Global Picklists and managed packages

Today I want to talk about Global Picklists, a feature that was made GA in Winter 17. Global Picklists allows you to share picklist values among different objects. They can be very useful in certain use cases. For example, imagine that your company gives support to several countries. You can create a global picklist that holds the supported countries, and use it in many objects in your application. Then, if you need to add a new country, you will need to do it only once.

Additionally, in this post, I will give some information about Global Picklists behaviour in managed packages.

Screen Shot 2017-07-28 at 13.21.19

First of all, let’s see how to define a Global Picklist. This is very simple, you just have to navigate to “Picklist Value Sets” in the setup, and define a new Global Value Set:

 

Screen Shot 2017-07-28 at 13.21.30

Once you have created the Global Value Set, you will have to add some values. Also you can select the default value and assign some chart colors:

Screen Shot 2017-07-31 at 14.34.32

Then, if you create a new picklist or multiselect picklist field for any object, you will have the option to use a global picklist value set, instead defining a new set of values:

Screen Shot 2017-07-31 at 14.36.32

One thing to bear in mind is that if your picklist field uses a Global Picklist, its values will be restricted by default to those in the global value set. However, you can edit / delete / deactivate or add new values in the global value set, even if it is managed.

Then, how do global picklists behave on managed packages?

Global picklists can be packaged and distributed to your customers. If you want to package a Global Picklist, you have to look for “Global Value Set” in the components drop-down, and select the one that you want to package:

Screen Shot 2017-07-28 at 13.22.03

If you have installed a package that contains a managed Global Picklist, you can use the global value set on any object in your organization, even if belongs to a different namespace.

As we said before, you, or a subscriber, can edit / delete / deactivate or add new values in the global value set, even if it is managed.

What would happen if we modify the global picklist values in the package, and the subscriber performs an upgrade?

Well, Global Picklists behaviour, in this sense, is different than normal picklists.
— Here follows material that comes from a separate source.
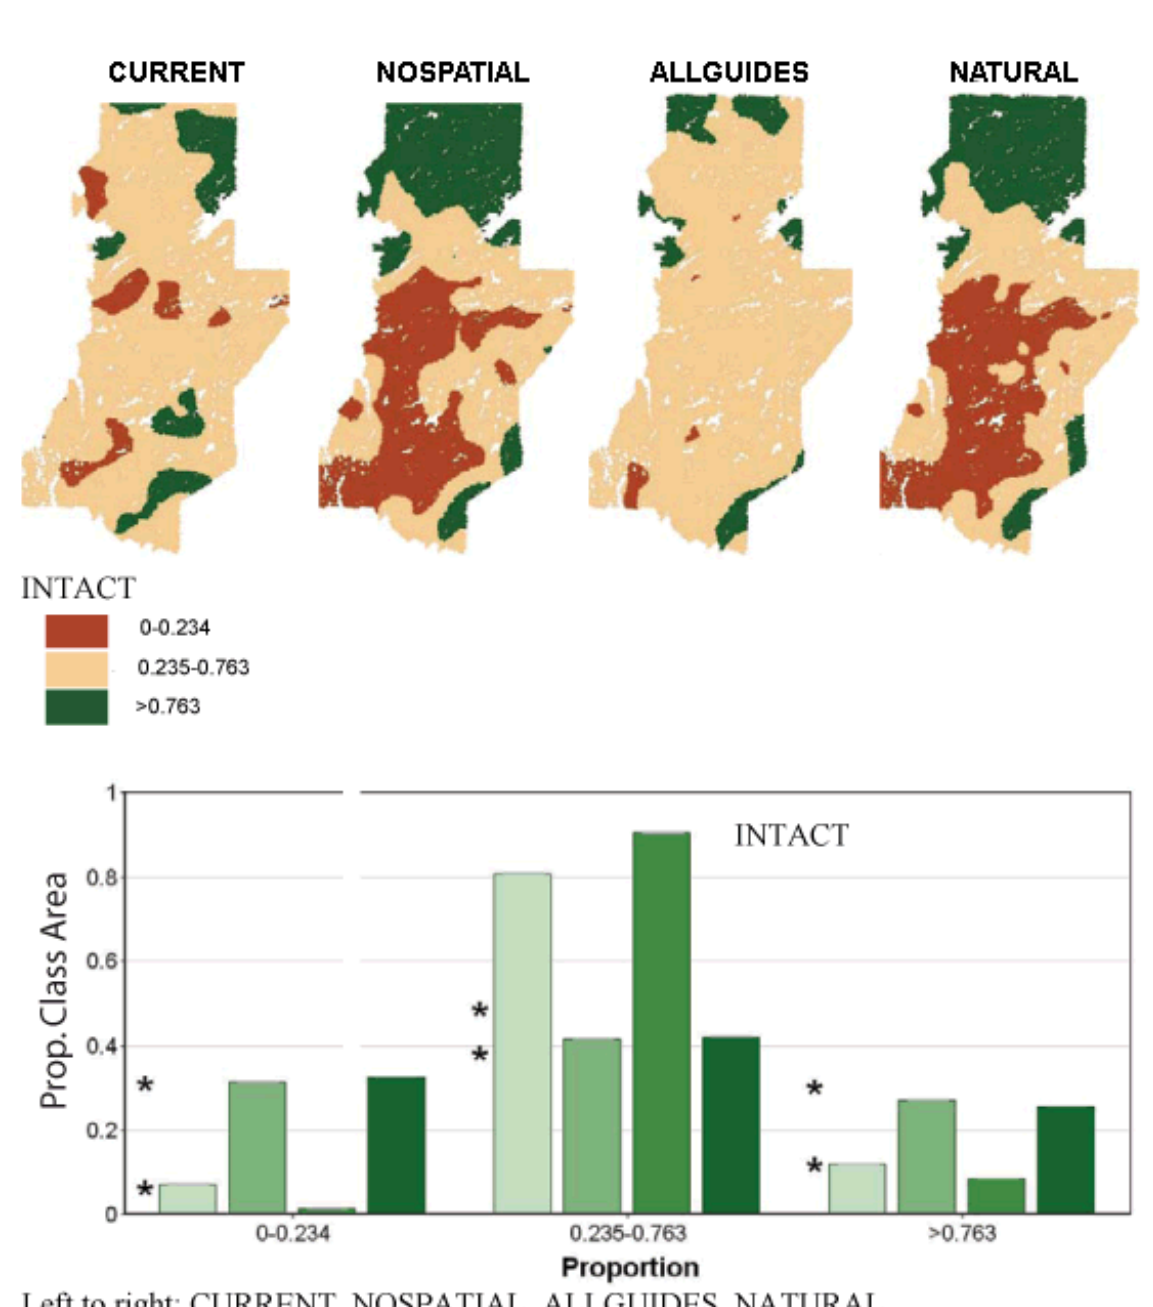
Fig. 9. Spatial pattern signatures for percent mature and old forest (INTACT) based on Patchworks projections (year 100) of four management scenarios (see Table 2 for definitions). Histograms depict proportion of map-area for low, medium, and high INTACT for each of the four scenarios, and asterisks represent SRNV for INTACT. Proportions are treated as percentages for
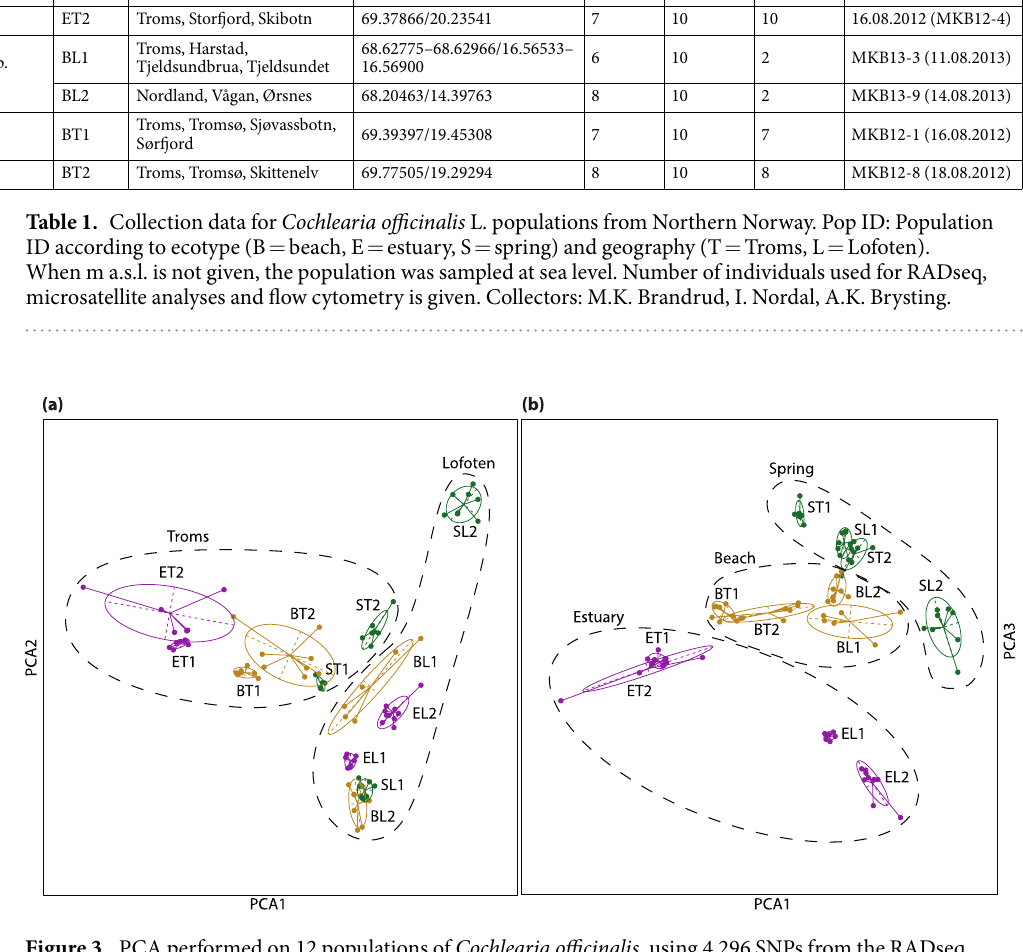
estuary populations in Lofoten allocated to a STRUCTURE group dominating among the beach populations in Lofoten (‘green’), whereas the estuary populations in Troms allocated to a STRUCTURE group dominating among the beach populations in Troms (‘purple’). The isolated spring population from Lofoten (SL2) was also in this analysis genetically the most distinct of all analysed populations, constituting a genetic group of its own (‘blue’), whereas the second spring population from Lofoten (SL1) was admixed and genetically similar to the beach populations from the same area.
If existing values were changed or deactivated in the subscriber org, they won’t be restored to their original state on upgrades. However, new values will be added on upgrades.

Last note: bear in mind these limits if you are going to use Global Picklists:

You can have up to 500 picklist global value sets in an org. Each global value set, or restricted picklist, can contain a mix of 1,000 active and inactive values. Unrestricted picklists can have up to 1,000 active values. There’s no limit on the number of custom picklists that use global picklist value sets.

Edit Spring 18: The behaviour of global value sets has changed. Now:

  • Label and API names for individual values don’t change in subscriber orgs. 
  • New values aren’t added to the subscriber orgs.
  • Active and Inactive value settings in the subscriber orgs don’t change.
  • Default values in the subscriber orgs don’t change.
  • Global value set label names change if the package upgrade includes a new label value.

4 thoughts on “Global Picklists and managed packages

Add yours

  1. Hi,
    I try to retrieve GlobalValueSet in API 41 but color isn’t appear in the CustomValue metadata. Any idea?